Sunday, September 23, 2012

O/R Series Epilogue 1: 4 Things I Wish PostgreSQL did

In this area there are things I wish PostgreSQL did.  These are listed in order of priority.  Each item also has workarounds listed.

Parameters in Object Methods

In Oracle you can define an object method such that you can do something like:

SELECT li.length(30) from line_segment li;

In PostgreSQL there is no way to pass parameters to an object method called with object.method syntax.  The equivalent in PostgreSQL would be:

SELECT length(li, 30) from line_segment li;

This isn't a huge deal but it would make it a lot clearer that length was closely tied to the line_segment type structure if it was possible to do things that way.

Inheritable foreign key constraints

A very useful and extension to what we have would be to allow foreign keys to be inherited on the referencing side.  This would save one from having to define foreign keys over and over for each child table and it would make key classes even more useful.

Ideally I would like to be able to do

CREATE TABLE country_ref (
     country_id int references country(id)
);

and have the foreign key properly enforced on all inheriting tables.  This would just involve copying the foreign key constraint and so would probably not require any deep changes to structure the way the ability to reference child table and parent tables together might.

Inheritable unique constraints 

Related to this I think another thing that would smooth things over down the road and might ultimately lead to more functionality down the road.  For now, I think the first step would be a SCOPE predicate for unique constraints and indexes.  This could be something like:

CREATE TABLE country_ref_u (
    unique (country_id) SCOPE PER TABLE
    FOREIGN KEY (country_id) REFERENCES country(id)
);

Such a unique constraint could then specify that this is unique on each table where it is inherited.  Initially PER TABLE and ONLY HERE (i.e. not inherited) might be supported with an effort to eventually support SCOPE FULL (and DRI against an inheritance tree).

One of the fundamental problems that one runs into with the issue of unique constraints cross tables is that extending the index format to include tableoid might lead to significantly larger indexes and very likely slower lookups where inheritance is not used.  One option might be to have an additional index page with special pointers to other indexes.  So per table indexes might be useful jumping off points for full tree constraints.

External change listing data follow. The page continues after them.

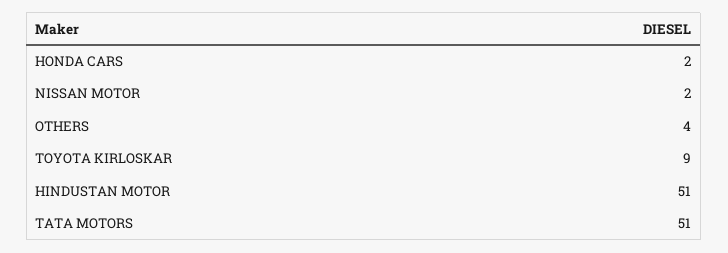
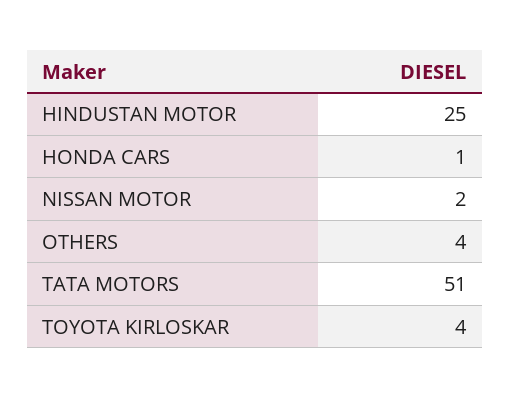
  {
-   "HONDA CARS": 2,
+   "HONDA CARS": 1,
    "NISSAN MOTOR": 2,
    "OTHERS": 4,
-   "TOYOTA KIRLOSKAR": 9,
+   "TOYOTA KIRLOSKAR": 4,
-   "HINDUSTAN MOTOR": 51,
+   "HINDUSTAN MOTOR": 25,
    "TATA MOTORS": 51
  }

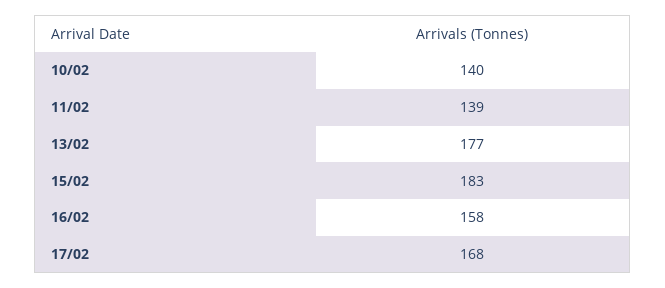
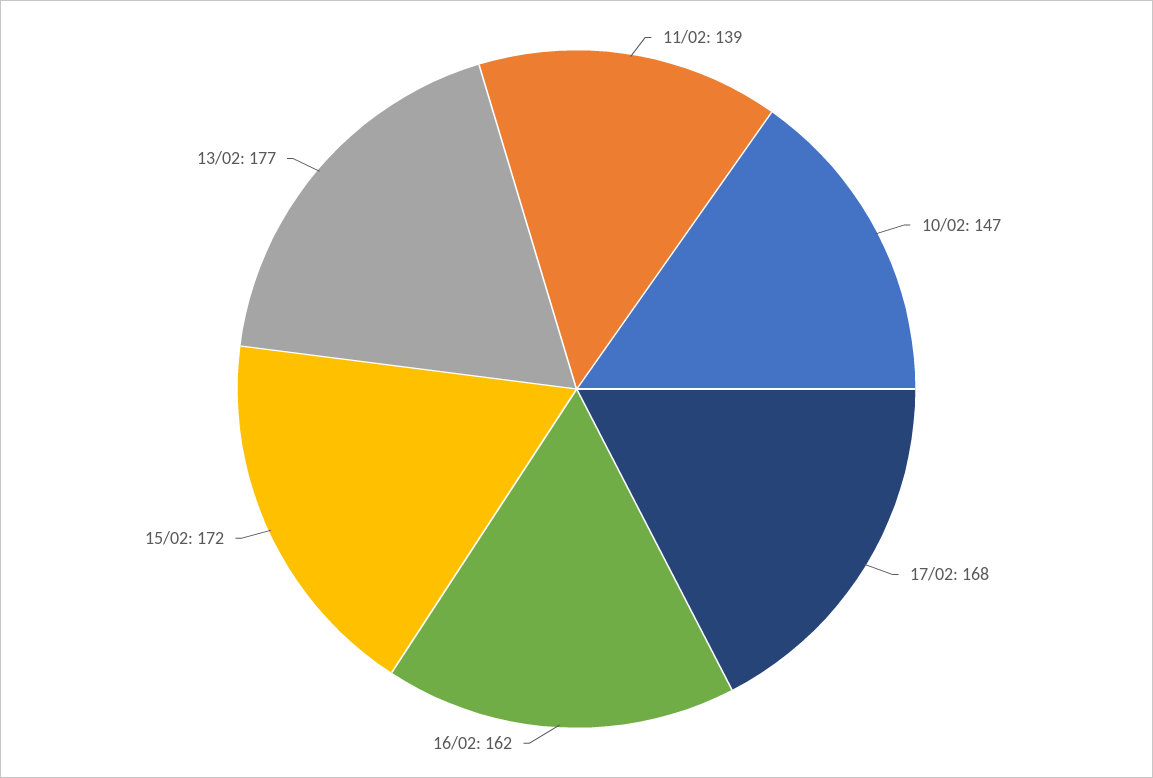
  {
-   "10/02": 140,
+   "10/02": 147,
    "11/02": 139,
    "13/02": 177,
-   "15/02": 183,
+   "15/02": 172,
-   "16/02": 158,
+   "16/02": 162,
    "17/02": 168
  }

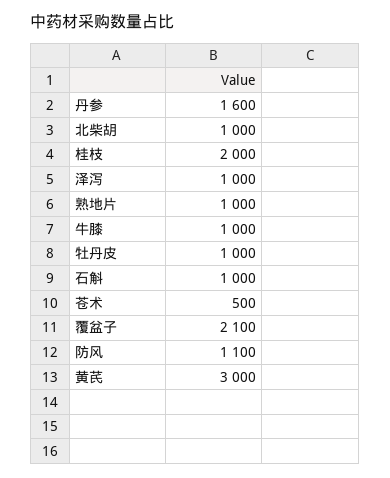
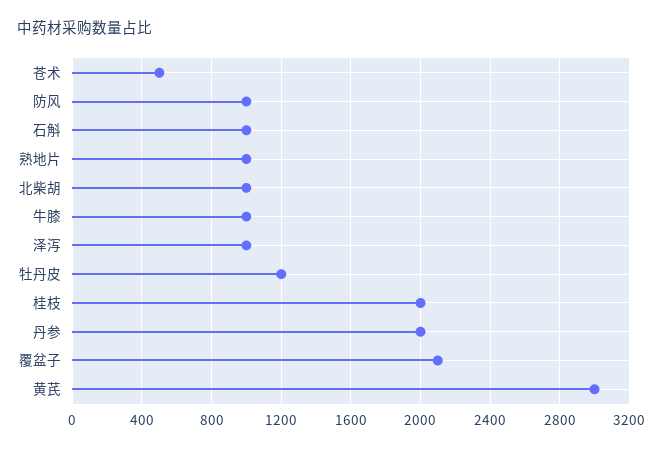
  {
-   "丹参": 1600,
+   "丹参": 2000,
    "北柴胡": 1000,
    "桂枝": 2000,
    "泽泻": 1000,
    "熟地片": 1000,
    "牛膝": 1000,
-   "牡丹皮": 1000,
+   "牡丹皮": 1200,
    "石斛": 1000,
    "苍术": 500,
    "覆盆子": 2100,
-   "防风": 1100,
+   "防风": 1000,
    "黄芪": 3000
  }

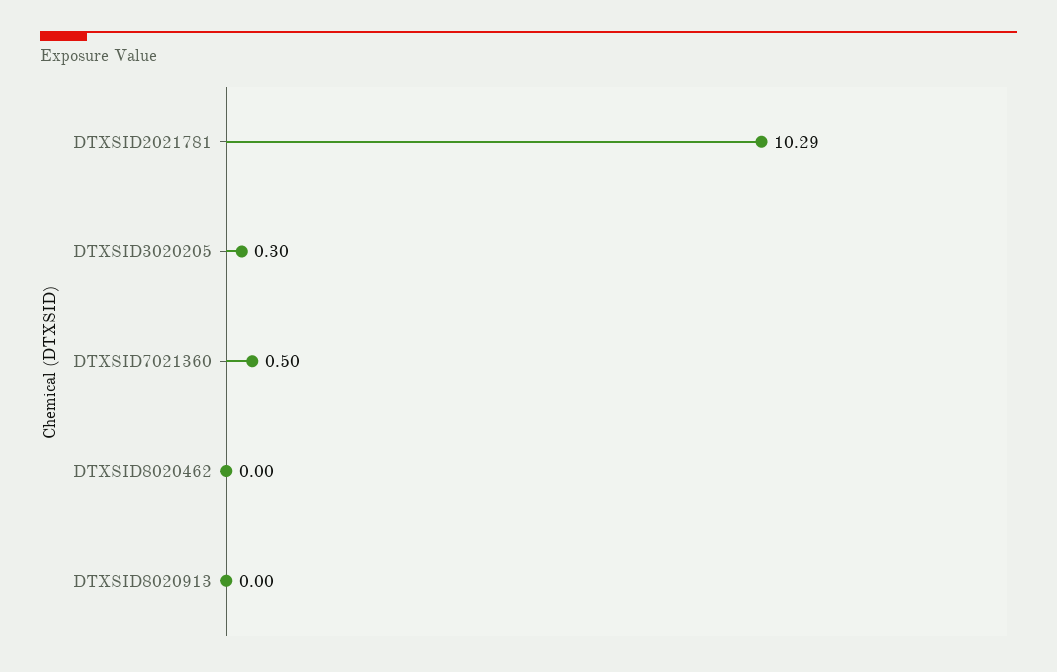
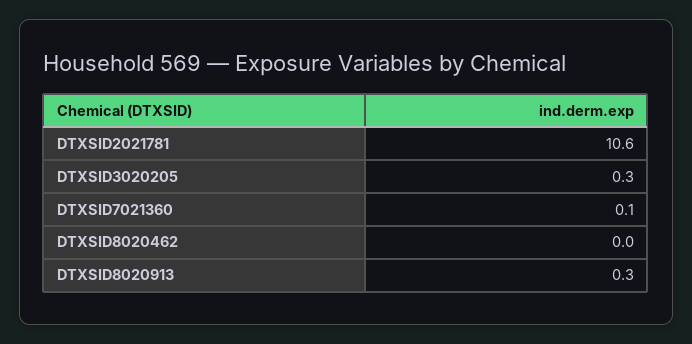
  {
-   "DTXSID2021781": 10.29,
+   "DTXSID2021781": 10.6,
    "DTXSID3020205": 0.3,
-   "DTXSID7021360": 0.5,
+   "DTXSID7021360": 0.1,
    "DTXSID8020462": 0,
-   "DTXSID8020913": 0
+   "DTXSID8020913": 0.3
  }

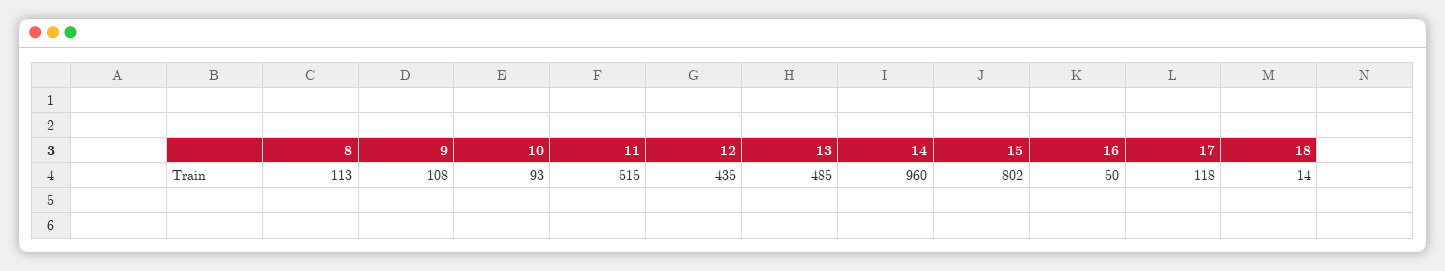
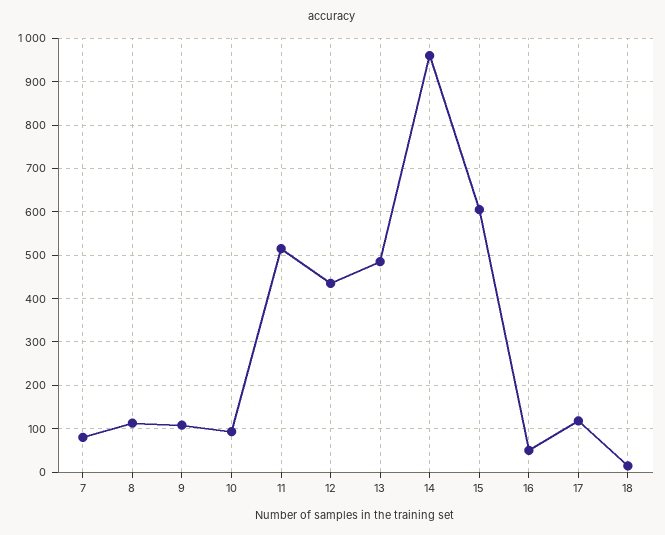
  {
    "8": 113,
    "9": 108,
    "10": 93,
    "11": 515,
    "12": 435,
    "13": 485,
    "14": 960,
-   "15": 802,
+   "15": 600,
    "16": 50,
    "17": 118,
-   "18": 14
+   "18": 14,
+   "7": 80
  }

Consistent assumptions in composite types used for columns

Composite types in columns is one of those areas where the behavior is remarkably inconsistent and the edge cases poorly documented.  This isn't surprising given that this is relatively new functionality at the edges of relational database usage, and different people have different ideas of how it should work.  However, it seems very difficult to get everyone on the same set of assumptions and it is impossible to fix the current mish-mash while maintaining backwards compatibility.  Right now, there is no consistency however, and this makes it a difficult area to use going forwards.

1 comment:

  1. Excellent series. Wonderful to see some real-world examples and best-practices of PG's more esoteric features.